Li afirmou que os revendedores participam de grupos de WeChat com proprietários da Ferrari, atualizando-os sobre novos modelos e tentando acalmar preocupações. Em feriados chineses, enviam presentes e convites para eventos privados, dias de pista e test drives exclusivos, para reforçar o sentimento de pertencimento. “Ter uma Ferrari faz você se sentir moderno, além de elevar o status social e o estilo de vida”, disse.

O primeiro elétrico da Ferrari precisará conquistar novos clientes — e “a China provavelmente será central nessa estratégia”, afirmou Susy Tibaldi, analista de luxo do UBS. Um modelo elétrico pode se encaixar bem nesse mercado, embora não sem obstáculos. “Os consumidores chineses de luxo não estão acostumados a esperar dois anos por um carro, e a concorrência no segmento elétrico é feroz.”

Choque de realidade

Na última década, desde sua abertura de capital, a Ferrari conseguiu se posicionar como uma marca de luxo, dominando a linguagem da escassez, do ritual e da exclusividade — de forma tão eficaz quanto a Hermès faz com suas bolsas Birkin. Com valor de mercado de cerca de € 63 bilhões, a Ferrari vale muito mais do que rivais como Porsche e Mercedes, que vendem volumes bem maiores.

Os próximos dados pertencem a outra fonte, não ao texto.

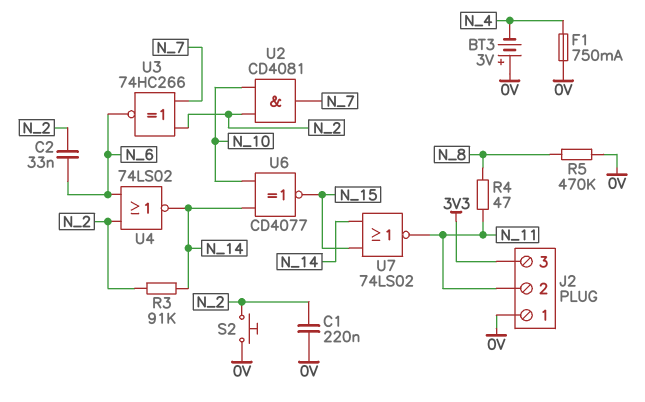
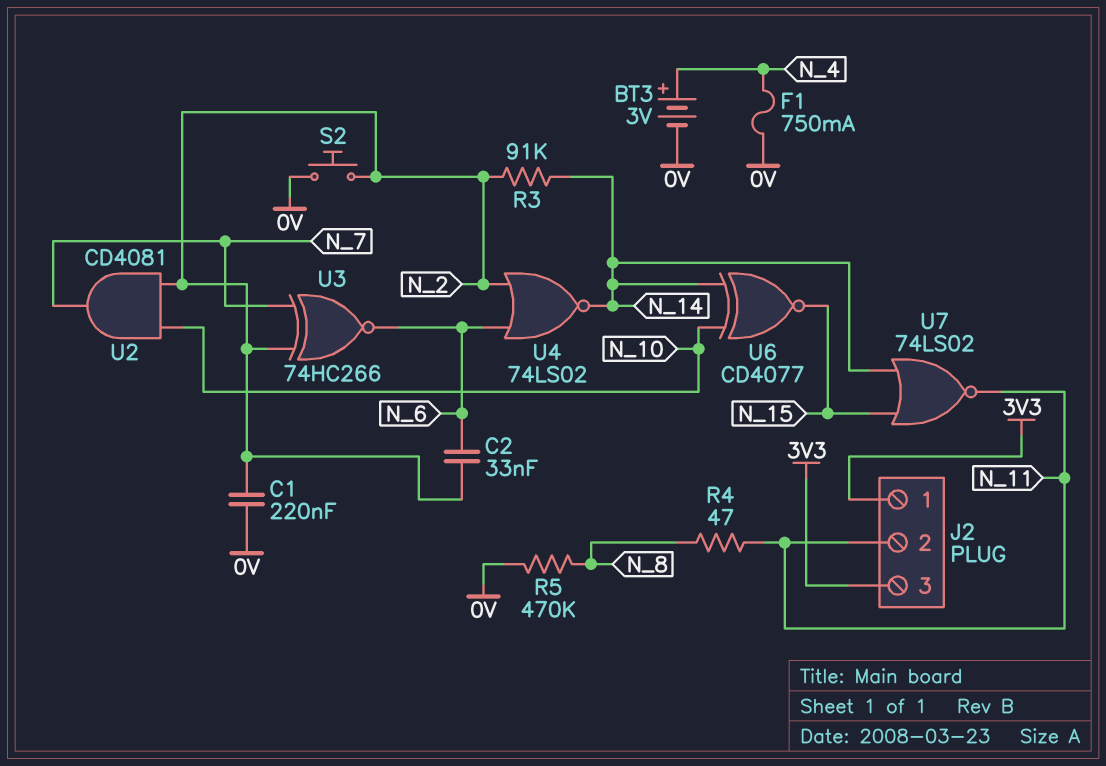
BT3: 3V (plus 0V, minus N_4) -> 3V (plus N_4, minus 0V)
J2 pin 1: 0V -> 3V3

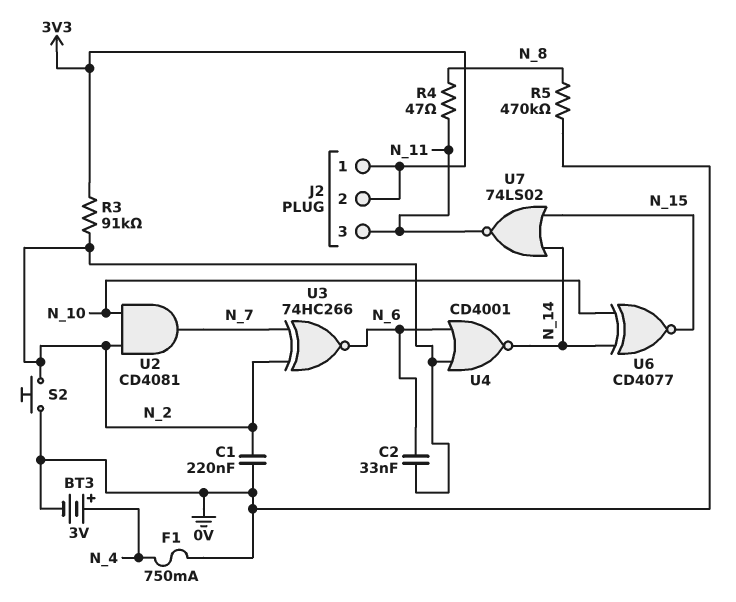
J2 pin 2: N_11 -> 3V3
J2 pin 3: 3V3 -> N_11
R3: 91k (N_2, N_14) -> 91k (3V3, N_2)
U4: NOR 74LS02 (in N_2, in N_6, out N_14) -> NOR CD4001 (in N_2, in N_6, out N_14)

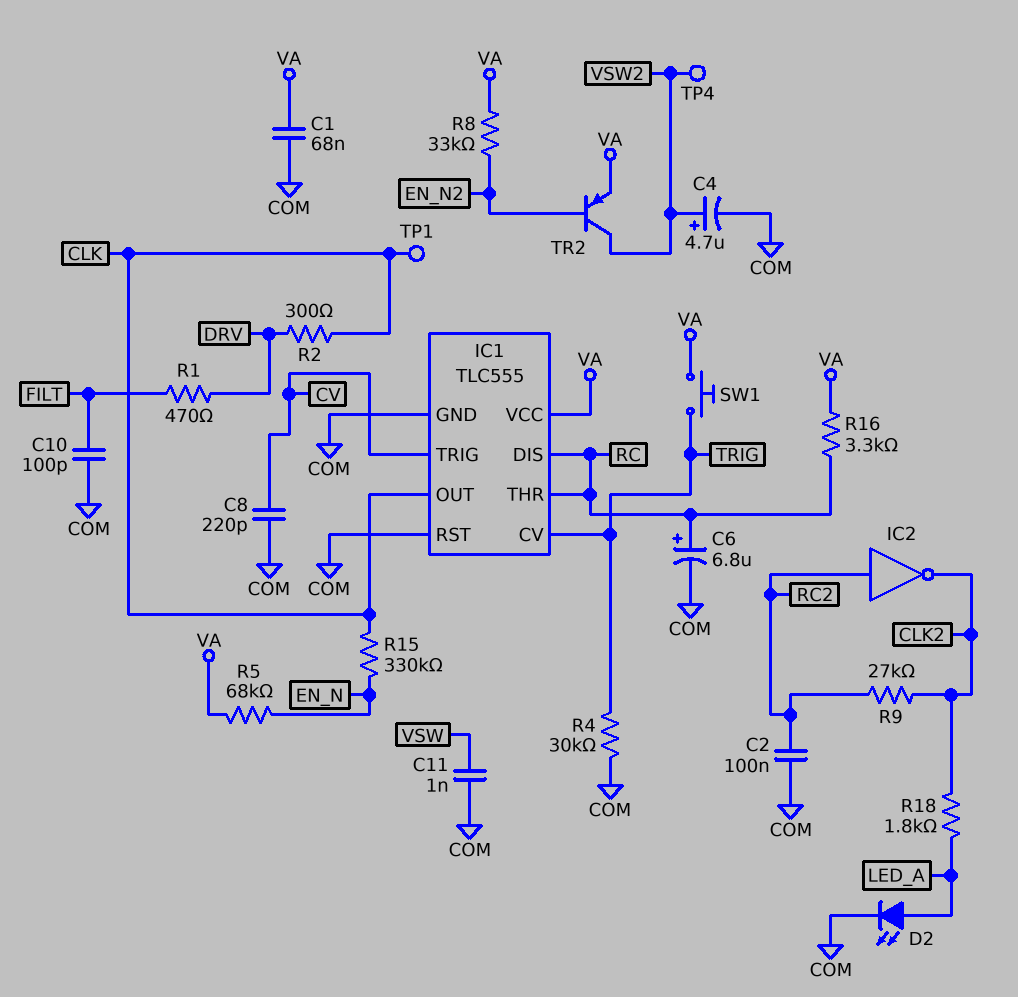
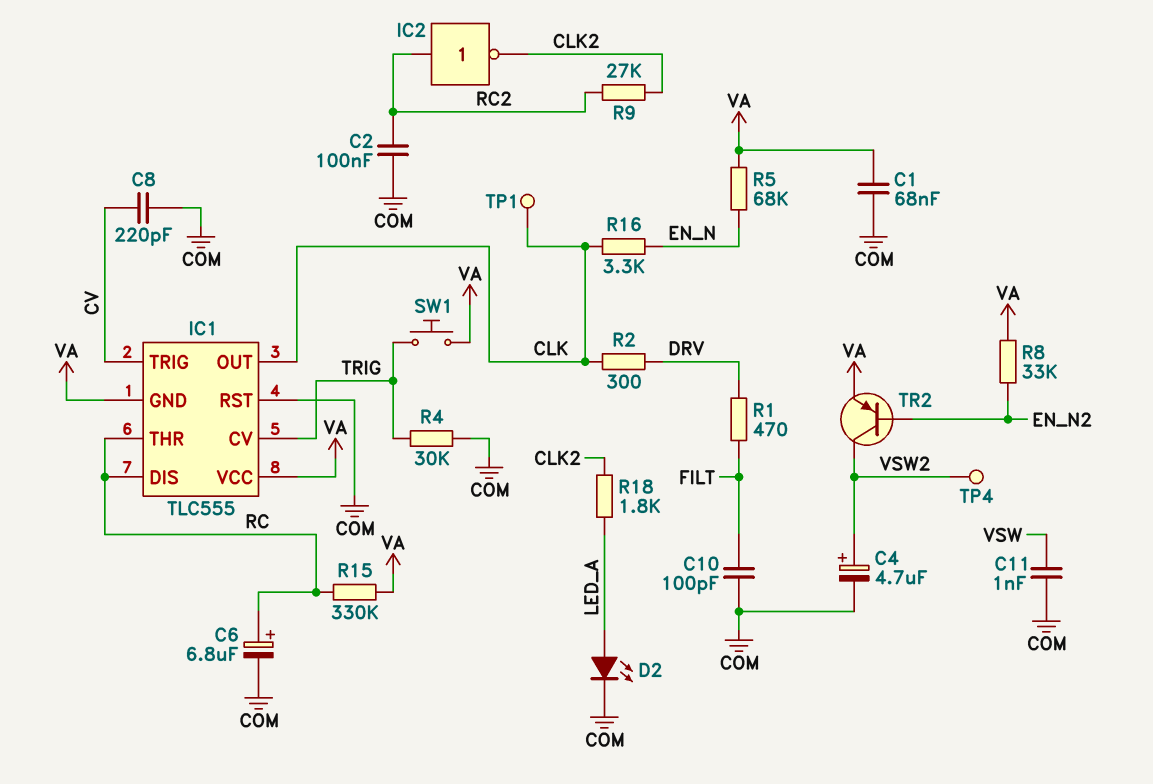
IC1 pin GND: COM -> VA
R15: 330k (CLK, EN_N) -> 330k (RC, VA)
R16: 3.3k (RC, VA) -> 3.3k (CLK, EN_N)

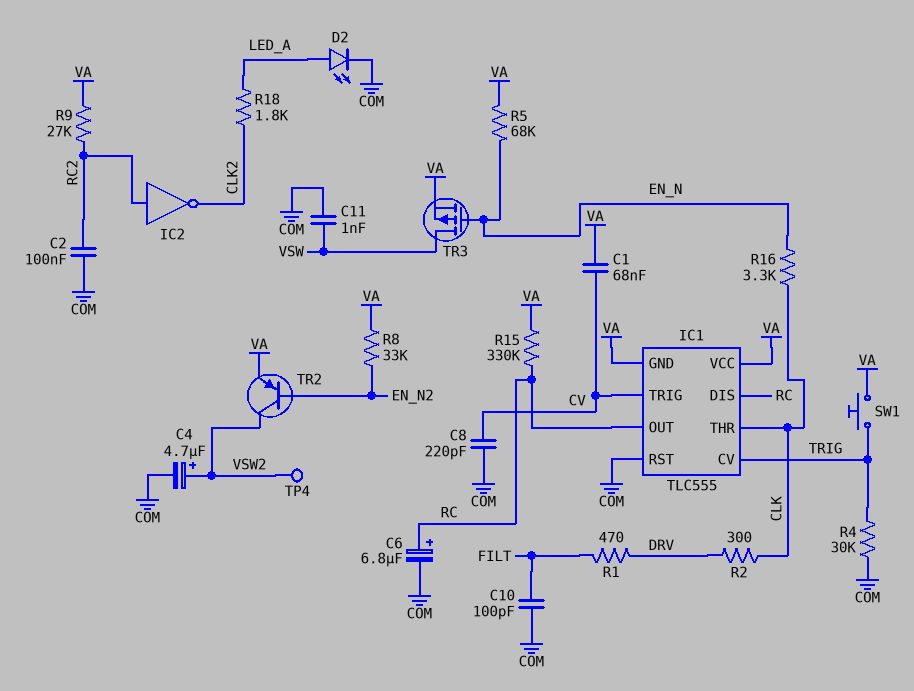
C1: 68nF (COM, VA) -> 68nF (CV, VA)
IC1 pin OUT: CLK -> RC
IC1 pin THR: RC -> CLK
R9: 27k (CLK2, RC2) -> 27k (RC2, VA)
TP1: test point (CLK) -> none
TR3: none -> PMOS (G EN_N, D VSW, S VA)

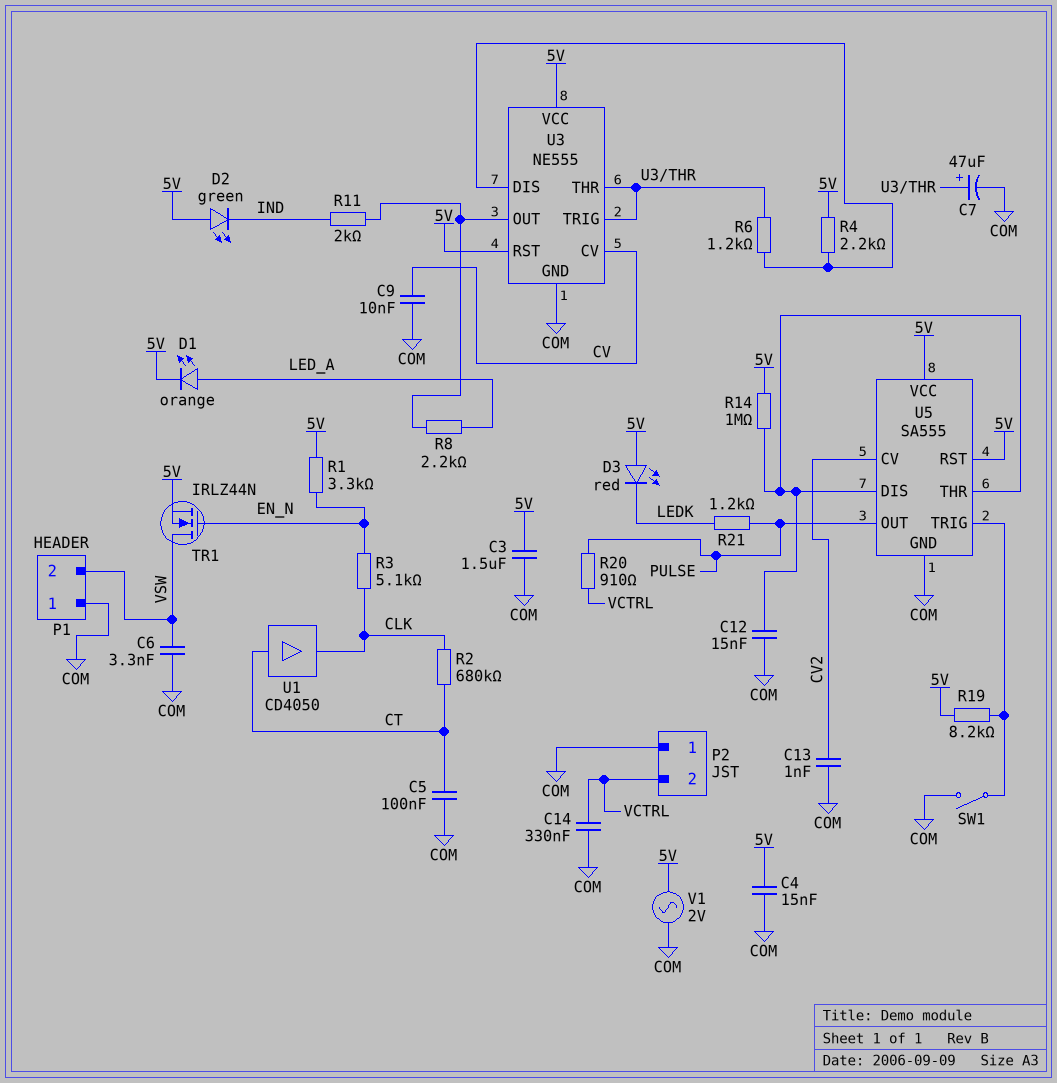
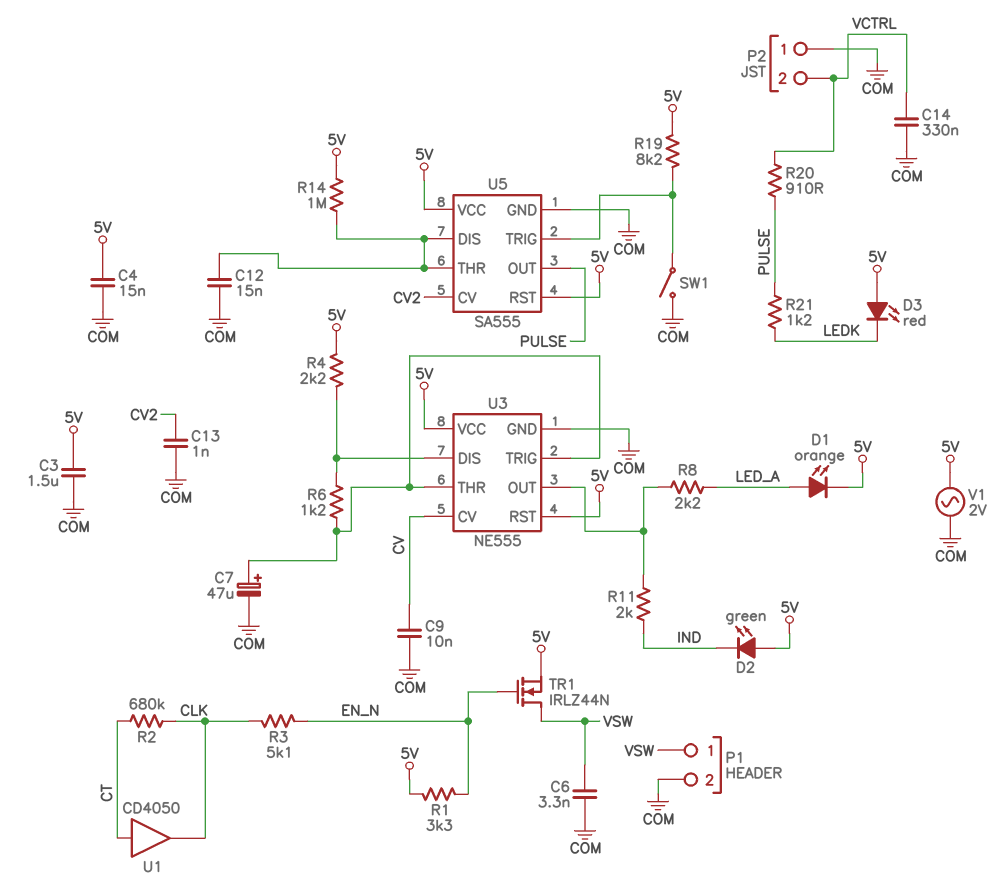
C5: 100nF (COM, CT) -> none
P1 pin 1: COM -> VSW
P1 pin 2: VSW -> COM

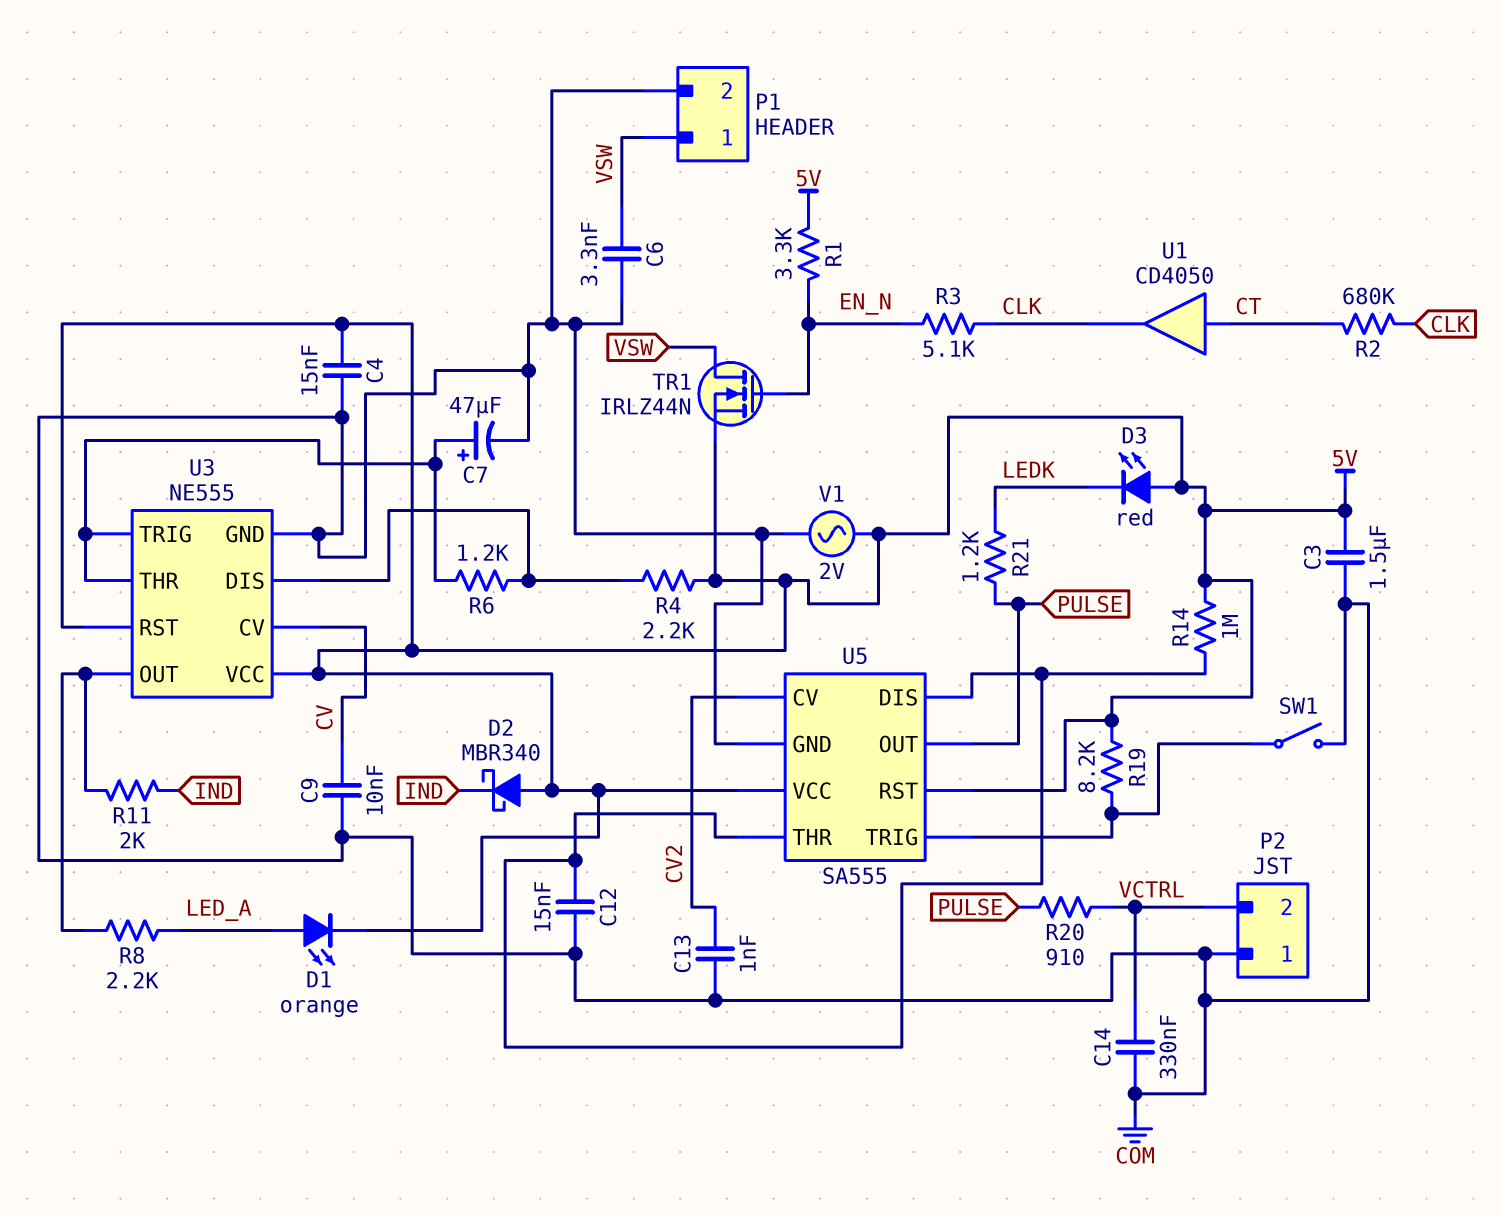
D2: LED green (A 5V, K IND) -> schottky MBR340 (A 5V, K IND)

Manter essa valorização será difícil. Os múltiplos caíram nos últimos meses, à medida que investidores se mostram menos tolerantes a riscos. A queda recente “já começa a parecer exagerada”, escreveu o analista James Grzinic, do Jefferies.

As ações da Ferrari subiram até 2% nesta sexta-feira (10), recuperando parte das perdas da véspera.

“O que aconteceu ontem foi um choque de realidade”, disse o analista Henning Cosman, do Barclays. “A Ferrari continua sendo uma empresa de altíssima qualidade, com uma rara visibilidade de crescimento e capacidade de execução.”

Alguns clientes, porém, mal conseguem esperar pelo novo modelo.

“A Ferrari sempre cria algo que parecia impossível — em design, desempenho e emoção”, afirmou o empresário sueco Cristian Appelberg, dono de oito Ferraris. “Assim que for possível encomendar o Elettrica, vou fazer isso. Confio plenamente neles.”

O maior risco para a Ferrari é ser vista como “mais do mesmo”, caso não consiga entregar algo realmente distinto, avaliou Markus Lienkamp, professor de engenharia da Universidade Técnica de Munique.

Ainda assim, a Ferrari já ultrapassou um marco importante em sua jornada de eletrificação: cerca de 50% das entregas atuais são de modelos híbridos — algo impensável há poucos anos. Analistas esperam que o novo supercarro híbrido F80 gere lucros expressivos.

Mas o tempo é curto. A Ferrari precisa reagir antes que novatas como a BYD avancem ainda mais. A divisão de luxo da marca chinesa, Yangwang, bateu no mês passado o recorde de velocidade de um carro de produção, com o modelo U9 Xtreme, que superou os 308 milhas por hora.

“Estamos começando a ver máquinas absolutamente insanas saindo da China”, disse Andrea Levy, colecionador e empresário de Turim.